The Rhodesians own racism blinded them to the strength of their enemies stategy and position. Their tactical victories on the ground further gave them the impression that they were winning a war in which they were steadily losing ground. Towards the end of the war the government had given up holding territory and rather had taken to counting kill ratio’s to bolster moral and to fuel the idea that they were winning the war. What had started as a war to hold territory became a war of attrition as if the government didn’t like the score and so it just changed the way they kept score instead of playing the game differently. When you are a small minority a war of attrition can hardly be called a brilliant strategy. The guerrillas on the other hand had studied the works of Marx and Mao and understood that a long war was in their favour, that numbers and opinion was on their side and so they just kept on fighting, running, hiding, and fighting again.

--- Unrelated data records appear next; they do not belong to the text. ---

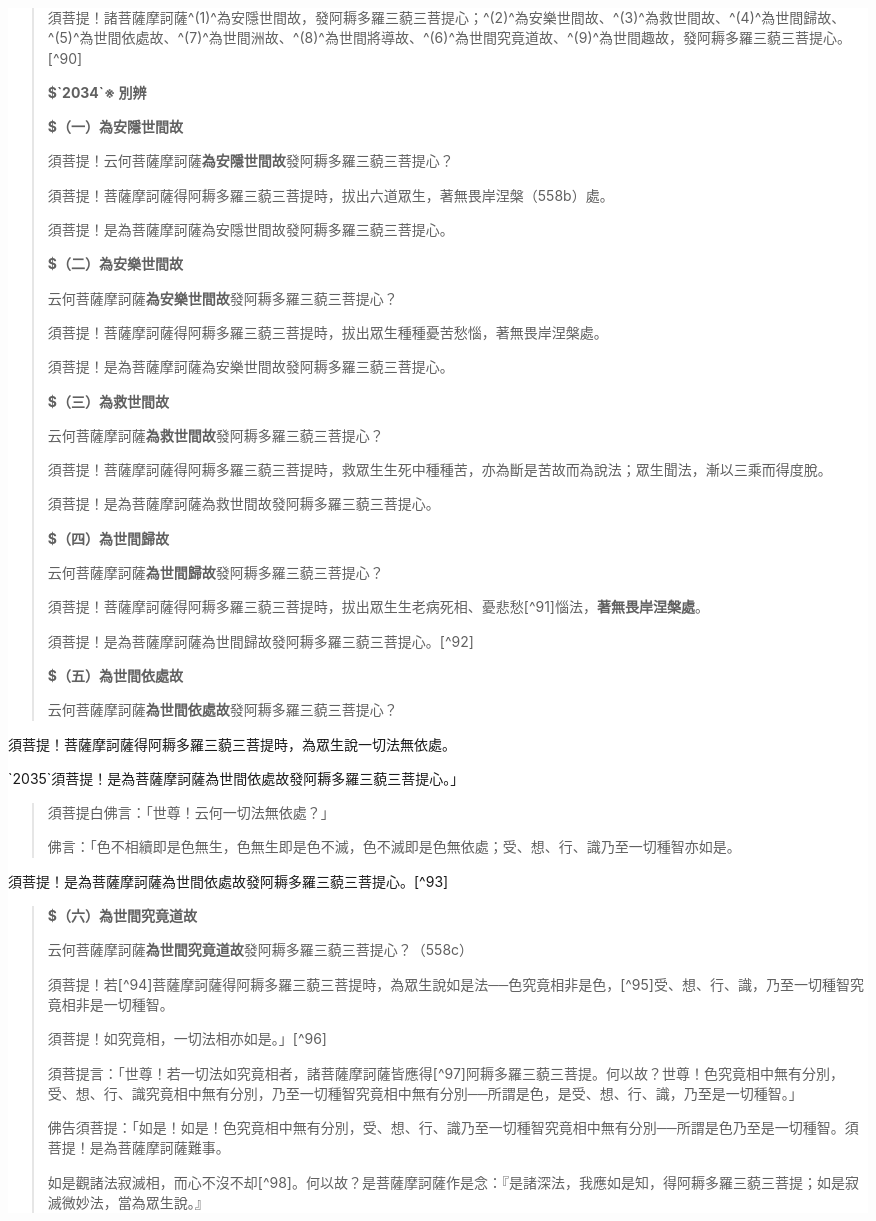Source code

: > 須菩提！諸菩薩摩訶薩^(1)^為安隱世間故，發阿耨多羅三藐三菩提心；^(2)^為安樂世間故、^(3)^為救世間故、^(4)^為世間歸故、^(5)^為世間依處故、^(7)^為世間洲故、^(8)^為世間將導故、^(6)^為世間究竟道故、^(9)^為世間趣故，發阿耨多羅三藐三菩提心。[^90]
>
> **\$\`2034\`※ 別辨**
>
> **\$（一）為安隱世間故**
>
> 須菩提！云何菩薩摩訶薩**為安隱世間故**發阿耨多羅三藐三菩提心？
>
> 須菩提！菩薩摩訶薩得阿耨多羅三藐三菩提時，拔出六道眾生，著無畏岸涅槃（558b）處。
>
> 須菩提！是為菩薩摩訶薩為安隱世間故發阿耨多羅三藐三菩提心。
>
> **\$（二）為安樂世間故**
>
> 云何菩薩摩訶薩**為安樂世間故**發阿耨多羅三藐三菩提心？
>
> 須菩提！菩薩摩訶薩得阿耨多羅三藐三菩提時，拔出眾生種種憂苦愁惱，著無畏岸涅槃處。
>
> 須菩提！是為菩薩摩訶薩為安樂世間故發阿耨多羅三藐三菩提心。
>
> **\$（三）為救世間故**
>
> 云何菩薩摩訶薩**為救世間故**發阿耨多羅三藐三菩提心？
>
> 須菩提！菩薩摩訶薩得阿耨多羅三藐三菩提時，救眾生生死中種種苦，亦為斷是苦故而為說法；眾生聞法，漸以三乘而得度脫。
>
> 須菩提！是為菩薩摩訶薩為救世間故發阿耨多羅三藐三菩提心。
>
> **\$（四）為世間歸故**
>
> 云何菩薩摩訶薩**為世間歸故**發阿耨多羅三藐三菩提心？
>
> 須菩提！菩薩摩訶薩得阿耨多羅三藐三菩提時，拔出眾生生老病死相、憂悲愁[^91]惱法，**著無畏岸涅槃處**。
>
> 須菩提！是為菩薩摩訶薩為世間歸故發阿耨多羅三藐三菩提心。[^92]
>
> **\$（五）為世間依處故**
>
> 云何菩薩摩訶薩**為世間依處故**發阿耨多羅三藐三菩提心？

須菩提！菩薩摩訶薩得阿耨多羅三藐三菩提時，為眾生說一切法無依處。

\`2035\`須菩提！是為菩薩摩訶薩為世間依處故發阿耨多羅三藐三菩提心。」

> 須菩提白佛言：「世尊！云何一切法無依處？」
>
> 佛言：「色不相續即是色無生，色無生即是色不滅，色不滅即是色無依處；受、想、行、識乃至一切種智亦如是。

須菩提！是為菩薩摩訶薩為世間依處故發阿耨多羅三藐三菩提心。[^93]

> **\$（六）為世間究竟道故**
>
> 云何菩薩摩訶薩**為世間究竟道故**發阿耨多羅三藐三菩提心？（558c）
>
> 須菩提！若[^94]菩薩摩訶薩得阿耨多羅三藐三菩提時，為眾生說如是法──色究竟相非是色，[^95]受、想、行、識，乃至一切種智究竟相非是一切種智。
>
> 須菩提！如究竟相，一切法相亦如是。」[^96]
>
> 須菩提言：「世尊！若一切法如究竟相者，諸菩薩摩訶薩皆應得[^97]阿耨多羅三藐三菩提。何以故？世尊！色究竟相中無有分別，受、想、行、識究竟相中無有分別，乃至一切種智究竟相中無有分別──所謂是色，是受、想、行、識，乃至是一切種智。」
>
> 佛告須菩提：「如是！如是！色究竟相中無有分別，受、想、行、識乃至一切種智究竟相中無有分別──所謂是色乃至是一切種智。須菩提！是為菩薩摩訶薩難事。
>
> 如是觀諸法寂滅相，而心不沒不却[^98]。何以故？是菩薩摩訶薩作是念：『是諸深法，我應如是知，得阿耨多羅三藐三菩提；如是寂滅微妙法，當為眾生說。』
>

[^1]: （大事......十）七字＝（釋成辦品第五十（訖第五十三品））十三字【宋】，＝（成辦品第五十（訖第五十三品））十二字【元】，＝（成辦品第五十（經作大事起成辦品））十四字【明】，＝（釋第五十品，訖第五十三品，成辦品）十四字【宮】，＝（摩訶般若波羅蜜品第四十九51大事興品）十六字【聖】。（大正25，552d，n.22）
[^2]: （大智......一）十六字＝（摩訶般若波羅蜜品第四十九大事品七十一（譬喻品善知識教發心品））十八字【石】。（大正25，552d，n.21）
[^3]: 「五事」的說明，詳見《大智度論》卷70〈49
[^4]: （1）般若名大：含受故大。（印順法師，《大智度論筆記》［E018］p.316）
[^5]: 般若：二乘、菩薩、佛法在般若中。（印順法師，《大智度論筆記》［E002］p.288）
[^6]: 《大般若波羅蜜多經》卷444〈48
[^7]: 《大般若波羅蜜多經》卷444〈48
[^8]: 不見故不取，不取故不著。（印順法師，《大智度論筆記》［E021］p.319）
[^9]: 此四法的解釋，參見《大智度論》卷70〈49
[^10]: 《大般若波羅蜜多經》卷444〈48 成辦品〉：
[^11]: （1）《大般若波羅蜜多經》卷444〈48
[^12]: 持受＝受持【宋】【元】【明】【聖】。（大正25，553d，n.5）
[^13]: （1）《大般若波羅蜜多經》卷444〈48 成辦品〉：
[^14]: （1）《放光般若經》卷11〈51 大事興品〉：
[^15]: 却＝怯【宋】【元】【明】【聖】【石】。（大正25，553d，n.9）
[^16]: 《大般若波羅蜜多經》卷444〈48 成辦品〉：
[^17]: 持＝受【宋】【元】【明】【宮】【聖】【石】。（大正25，553d，n.12）
[^18]: （雖）＋聞【宋】【元】【明】【聖】。（大正25，554d，n.3）
[^19]: （1）〔不〕－【元】【明】【聖】【石】。（大正25，554d，n.6）
[^20]: 《大般若波羅蜜多經》卷444〈48
[^21]: 《大般若波羅蜜多經》卷444〈48
[^22]: 參見《大智度論》卷70〈49 問相品〉（大正25，547c-552c）。
[^23]: 積年：1.多年，累年。《列子‧周穆王》："積年之疾，一朝都除。"（《漢語大詞典》（八），p.131）
[^24]: 子男＝男子【宋】【元】【明】【宮】。（大正25，554d，n.10）
[^25]: 遣信：猶傳信。南朝 宋
[^26]: 語＝說【宋】【元】【明】【宮】【聖】。（大正25，554d，n.12）
[^27]: 常＝故【宋】【元】【明】。（大正25，554d，n.13）
[^28]: 深不深。（印順法師，《大智度論筆記》［E014］p.309）
[^29]: 《正觀》（6），p.183：「大事故起、不可思議事故起、不可稱事故起、無等等事故起」，參見《大智度論》卷70〈49
[^30]: 經＋（卷）【宋】【元】【明】【宮】【聖】【石】。（大正25，554d，n.15）
[^31]: 〔故五波羅蜜等諸法〕－【石】。（大正25，554d，n.16）
[^32]: ┌一、約經卷含受說
[^33]: 參見《中阿含經》卷29（119經）《說處經》（大正1，609a24-b1）；《長阿含經》卷8（9經）《眾集經》（大正1，51a28-b2）；《大智度論》卷2〈1
[^34]: 《大智度論》卷2〈81
[^35]: 水＝流【聖】【石】。（大正25，555d，n.3）
[^36]: 湊（\^ㄘㄡˋ\^\^）：1.會合，聚集。2.指會聚之處。3.趨，奔赴。（《漢語大詞典》（五），p.1438）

I can’t help wondering if the present government of Zimbabwe ever look back to draw lessons from their own revolutionary history. They increasingly repeat the strategic blunders of the Smith regime. Whilst they spout words purporting to be defending the revolution current policy appears to be far more dedicated to entrenching the power and privilege of a few at the expense of the many. The oppression of the masses, the testimony of the diaspora, and the disintegration of Zimbabwe’s once thriving economy give the lie to all Harare’s defensive rhetoric. They are defending the indefensible and justice will one day have to be satisfied.Once again the government of this small central African country finds itself increasingly isolated from the world even if on the ground it seems to be stronger than ever as time goes by even they lose support from erstwhile comrades and a once sympathetic world. The same clock that was ticking in government house in Salisbury in the late 70’s ticks in government house for Mugabe now.

What do I get out of this for my own life? If I am going to live and die for something, live for just and noble causes. Selfishness and narrow self interest is a poor strategic life decision. As we seek to extend God’s kingdom and spread revival and bring reformation to the nations we will face many hardships, trials reverses and defeats along the way but if we can keep in our minds a clear picture of the the righteousness peace and joy of the Kingdom we will have the legs to carry our struggle to victory.

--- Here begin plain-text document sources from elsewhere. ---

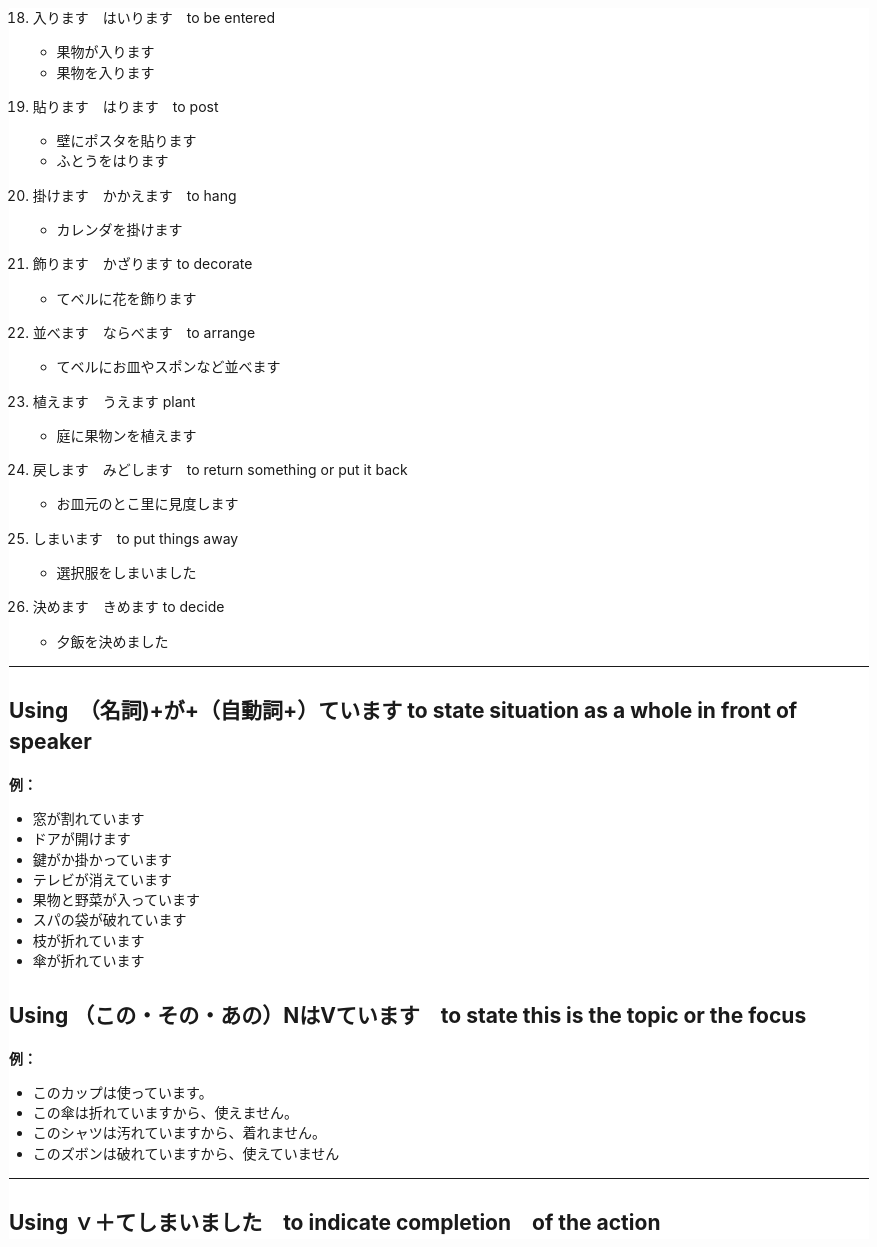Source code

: 18. 入ります　はいります　to be entered
	- 果物が入ります
	- 果物を入ります 

19. 貼ります　はります　to post
	- 壁にポスタを貼ります
	- ふとうをはります

20. 掛けます　かかえます　to hang
	- カレンダを掛けます

21. 飾ります　かざります to decorate
	- てベルに花を飾ります 

22. 並べます　ならべます　to arrange
	- てベルにお皿やスポンなど並べます

23. 植えます　うえます plant
	- 庭に果物ンを植えます

24. 戻します　みどします　to return something or put it back
	- お皿元のとこ里に見度します 

25. しまいます　to put things away
	- 選択服をしまいました

26. 決めます　きめます to decide
	- 夕飯を決めました
---
## Using　（名詞)+が+（自動詞+）ています to state situation as a whole in front of speaker

**例：**
- 窓が割れています
- ドアが開けます
- 鍵がか掛かっています　
- テレビが消えています
- 果物と野菜が入っています
- スパの袋が破れています
- 枝が折れています
- 傘が折れています

## Using （この・その・あの）NはVています　to state this is the topic or the focus

**例：**
- このカップは使っています。
- この傘は折れていますから、使えません。
- このシャツは汚れていますから、着れません。
- このズボンは破れていますから、使えていません
---
## Using ｖ＋てしまいました　to indicate completion　of the action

Don’t become isolated. We all need true friends around us, and if there is no-one with us we may need to stop and re assess our position, and realise that an isolated man is a tempting target. Many Christians and most churches tend to battle along alone, fighting private wars, winning and losing on our own. Isolation makes us weak and vulnerable to being out maneuvered by our enemy. This current revival is a revival of the body of christ, it is about all christians, and all churches. When we come together in the cause of Christ we will change the course of world history.

Finally don’t under estimate your enemy, he has been fighting this war for millennia. Don’t get obsessed with him or impressed with him but don’t underestimate him. However be impressed with God. He is the greatest strategist of all.